History of livestock

Livestock refers to one or more domestic animals, grown in the agricultural production of goods such as food, fiber and labor. The term "livestock" as used in this article does not include poultry or farmed fish, but the inclusion of these, especially birds, within the meaning of "livestock" is common.

Livestock are usually raised for subsistence or for profit. Raising animals is an important component of modern agriculture. It is practiced in many cultures, since the transition to farming from hunter-gathers living.

Animal rearing has its origins in the transition to a settled culture of rural communities rather than hunter-gatherer lifestyle. Animals are "home" when their breeding and living conditions are under human control. Over time, collective behavior, life cycle, and physiology of livestock have changed radically. Many modern farm animals are not suitable for living in the wild. Dogs were domesticated in East Asia about 15,000 years ago, goats and sheep were domesticated about 8000 BC in Asia. Swine, or pigs were domesticated in 7000 BC in the Middle East and China. The earliest evidence of domesticated horses dated 4,000 BC.

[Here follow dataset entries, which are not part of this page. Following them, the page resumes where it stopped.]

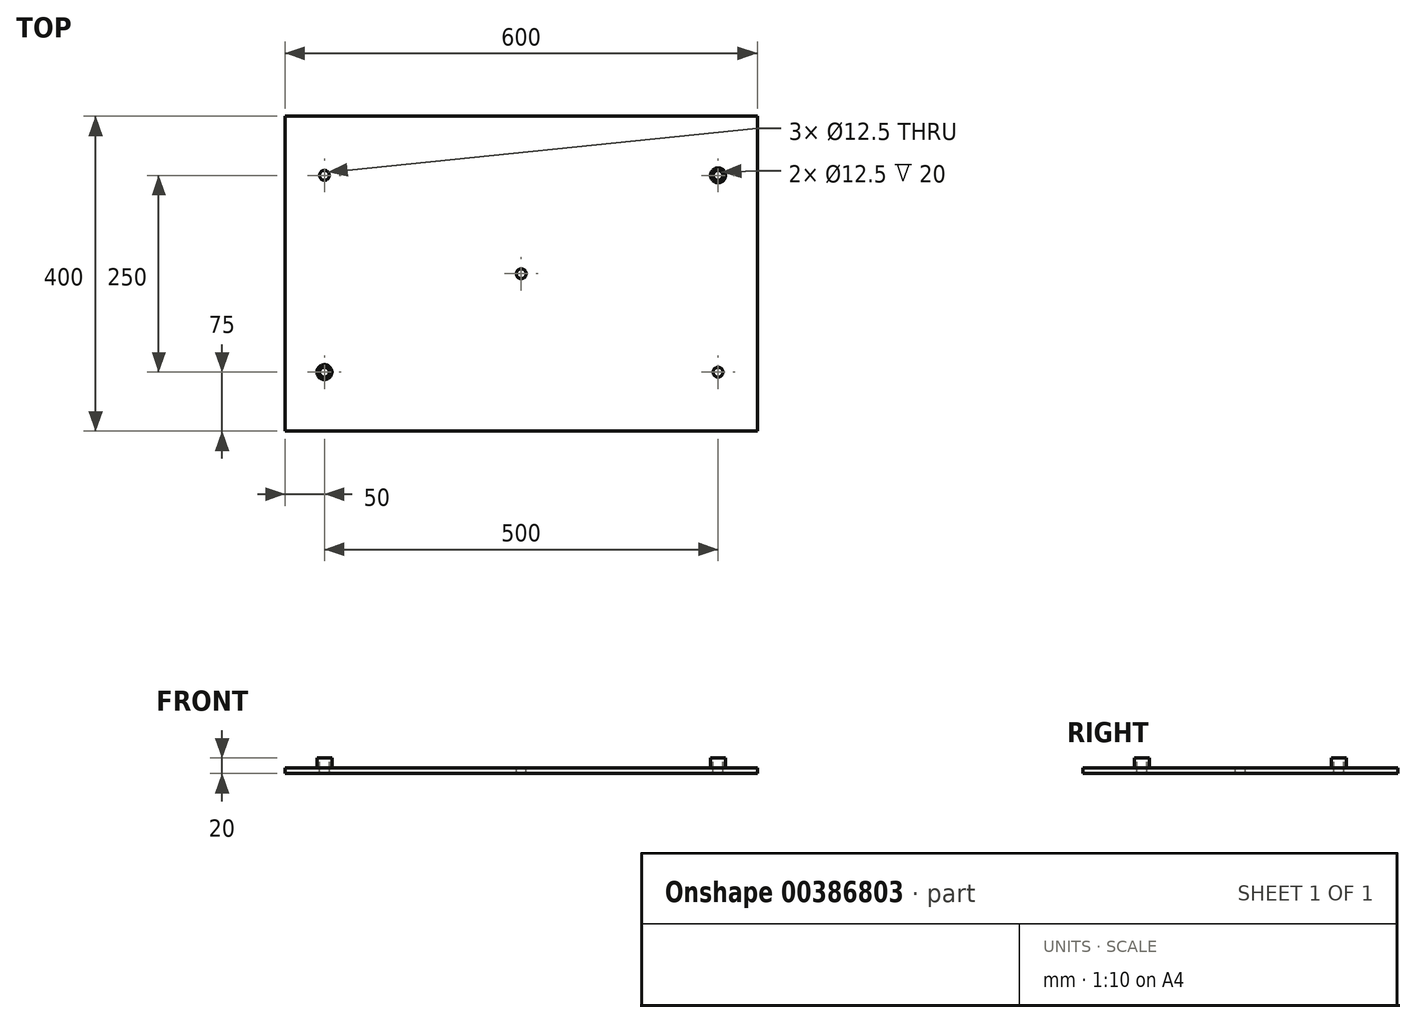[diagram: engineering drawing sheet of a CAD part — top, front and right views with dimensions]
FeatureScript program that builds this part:
annotation { "Feature Type Name" : "Feature", "Feature Type Description" : "" }
export const myFeature = defineFeature(function(context is Context, id is Id, definition is map)
    precondition{}
    {
        {
            var Q0;
            Q0=qCreatedBy(makeId("Top.planeOp"),FACE);
            var sketch = newSketch(context, id + "F0", { "sketchPlane" : qUnion([Q0])});
            skLineSegment(sketch, "E0.bottom", {"start": v(300, -200) * mm, "end": v(-300, -200) * mm});
            skLineSegment(sketch, "E0.top", {"start": v(300, 200) * mm, "end": v(-300, 200) * mm});
            skLineSegment(sketch, "E0.left", {"start": v(300, -200) * mm, "end": v(300, 200) * mm});
            skLineSegment(sketch, "E0.right", {"start": v(-300, -200) * mm, "end": v(-300, 200) * mm});
            skPoint(sketch, "E0.middle", {"position": v(0, 0) * mm});
            skSolve(sketch);
        }
        {
            var Q0;
            Q0=makeQuery(id+"F0.imprint","IMPRINT",FACE,{"disambiguationData":[TD([[makeQuery(id+"F0.imprint","IMPRINT",EDGE,{"derivedFrom":sQuery(id+"F0.wireOp",EDGE,"E0.bottom")}),-1.0]])]});
            extrude(context, id + "F1", {"entities" : qUnion([Q0]), "depth" : 20 * mm});
        }
        {
            var Q0;
            Q0=makeQuery(id+"F1.opExtrude","CAP_FACE",FACE,{"disambiguationData":[OSD([sQuery(id+"F0.wireOp",EDGE,"E0.bottom"),sQuery(id+"F0.wireOp",EDGE,"E0.top"),sQuery(id+"F0.wireOp",EDGE,"E0.left"),sQuery(id+"F0.wireOp",EDGE,"E0.right")])],"isStart":false});
            var sketch = newSketch(context, id + "F2", { "sketchPlane" : qUnion([Q0])});
            skCircle(sketch, "E1", {"center": v(-250, 125) * mm, "radius": 6.25 * mm});
            skCircle(sketch, "E2", {"center": v(-250, -125) * mm, "radius": 6.25 * mm});
            skCircle(sketch, "E3", {"center": v(0, 0) * mm, "radius": 6.25 * mm});
            skCircle(sketch, "E4", {"center": v(250, 125) * mm, "radius": 6.25 * mm});
            skCircle(sketch, "E5", {"center": v(250, -125) * mm, "radius": 6.25 * mm});
            skSolve(sketch);
        }
        {
            var Q0;
            Q0=makeQuery(id+"F2.imprint","IMPRINT",FACE,{"disambiguationData":[TD([[makeQuery(id+"F2.imprint","IMPRINT",EDGE,{"derivedFrom":sQuery(id+"F2.wireOp",EDGE,"E1")}),1.0]])]});
            var Q1;
            Q1=makeQuery(id+"F2.imprint","IMPRINT",FACE,{"disambiguationData":[TD([[makeQuery(id+"F2.imprint","IMPRINT",EDGE,{"derivedFrom":sQuery(id+"F2.wireOp",EDGE,"E2")}),1.0]])]});
            var Q2;
            Q2=makeQuery(id+"F2.imprint","IMPRINT",FACE,{"disambiguationData":[TD([[makeQuery(id+"F2.imprint","IMPRINT",EDGE,{"derivedFrom":sQuery(id+"F2.wireOp",EDGE,"E4")}),1.0]])]});
            var Q3;
            Q3=makeQuery(id+"F2.imprint","IMPRINT",FACE,{"disambiguationData":[TD([[makeQuery(id+"F2.imprint","IMPRINT",EDGE,{"derivedFrom":sQuery(id+"F2.wireOp",EDGE,"E5")}),1.0]])]});
            var Q4;
            Q4=makeQuery(id+"F2.imprint","IMPRINT",FACE,{"disambiguationData":[TD([[makeQuery(id+"F2.imprint","IMPRINT",EDGE,{"derivedFrom":sQuery(id+"F2.wireOp",EDGE,"E3")}),1.0]])]});
            extrude(context, id + "F3", {"entities" : qUnion([Q0, Q1, Q2, Q3, Q4]), "operationType" : NewBodyOperationType.REMOVE, "oppositeDirection" : true, "depth" : 25 * mm});
        }
        {
            var Q0;
            Q0=makeQuery(id+"F1.opExtrude","CAP_FACE",FACE,{"disambiguationData":[OSD([sQuery(id+"F0.wireOp",EDGE,"E0.bottom"),sQuery(id+"F0.wireOp",EDGE,"E0.top"),sQuery(id+"F0.wireOp",EDGE,"E0.left"),sQuery(id+"F0.wireOp",EDGE,"E0.right")])],"isStart":false});
            var sketch = newSketch(context, id + "F4", { "sketchPlane" : qUnion([Q0])});
            skCircle(sketch, "E6", {"center": v(-250, 125) * mm, "radius": 9.5 * mm});
            skCircle(sketch, "E7.MirrorC", {"center": v(250, 125) * mm, "radius": 9.5 * mm});
            skCircle(sketch, "E8.MirrorC", {"center": v(-250, -125) * mm, "radius": 9.5 * mm});
            skCircle(sketch, "E9.MirrorC", {"center": v(250, -125) * mm, "radius": 9.5 * mm});
            skCircle(sketch, "E10", {"center": v(0, 0) * mm, "radius": 9.5 * mm});
            skSolve(sketch);
        }
        {
            var Q0;
            Q0=makeQuery(id+"F4.imprint","IMPRINT",FACE,{"disambiguationData":[TD([[makeQuery(id+"F4.imprint","IMPRINT",EDGE,{"derivedFrom":sQuery(id+"F4.wireOp",EDGE,"E7.MirrorC")}),-1.0]])]});
            var Q1;
            Q1=makeQuery(id+"F4.imprint","IMPRINT",FACE,{"disambiguationData":[TD([[makeQuery(id+"F4.imprint","IMPRINT",EDGE,{"derivedFrom":sQuery(id+"F4.wireOp",EDGE,"E9.MirrorC")}),1.0]])]});
            var Q2;
            Q2=makeQuery(id+"F4.imprint","IMPRINT",FACE,{"disambiguationData":[TD([[makeQuery(id+"F4.imprint","IMPRINT",EDGE,{"derivedFrom":sQuery(id+"F4.wireOp",EDGE,"E10")}),1.0]])]});
            var Q3;
            Q3=makeQuery(id+"F4.imprint","IMPRINT",FACE,{"disambiguationData":[TD([[makeQuery(id+"F4.imprint","IMPRINT",EDGE,{"derivedFrom":sQuery(id+"F4.wireOp",EDGE,"E6")}),1.0]])]});
            var Q4;
            Q4=makeQuery(id+"F4.imprint","IMPRINT",FACE,{"disambiguationData":[TD([[makeQuery(id+"F4.imprint","IMPRINT",EDGE,{"derivedFrom":sQuery(id+"F4.wireOp",EDGE,"E8.MirrorC")}),-1.0]])]});
            extrude(context, id + "F5", {"entities" : qUnion([Q0, Q1, Q2, Q3, Q4]), "operationType" : NewBodyOperationType.REMOVE, "oppositeDirection" : true, "depth" : 13 * mm});
        }
    });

Older English sources like King James version of the Bible refer to livestock in general, and "cattle", as opposed to the word "deer", which was then used to wild animals that do not belong. The word cattle derives from Middle English Chatel, which means all kinds of movable personal property, including, of course, livestock, which is different from the non-movable property. Later in English, sometimes less cattle is called "small cattle" in the sense of movable property on land that was not bought or sold automatically to the ground. Today in the modern sense of "cattle", without qualification, usually refers to the home in cattle. Other species of the genus Bos are sometimes called wild cattle.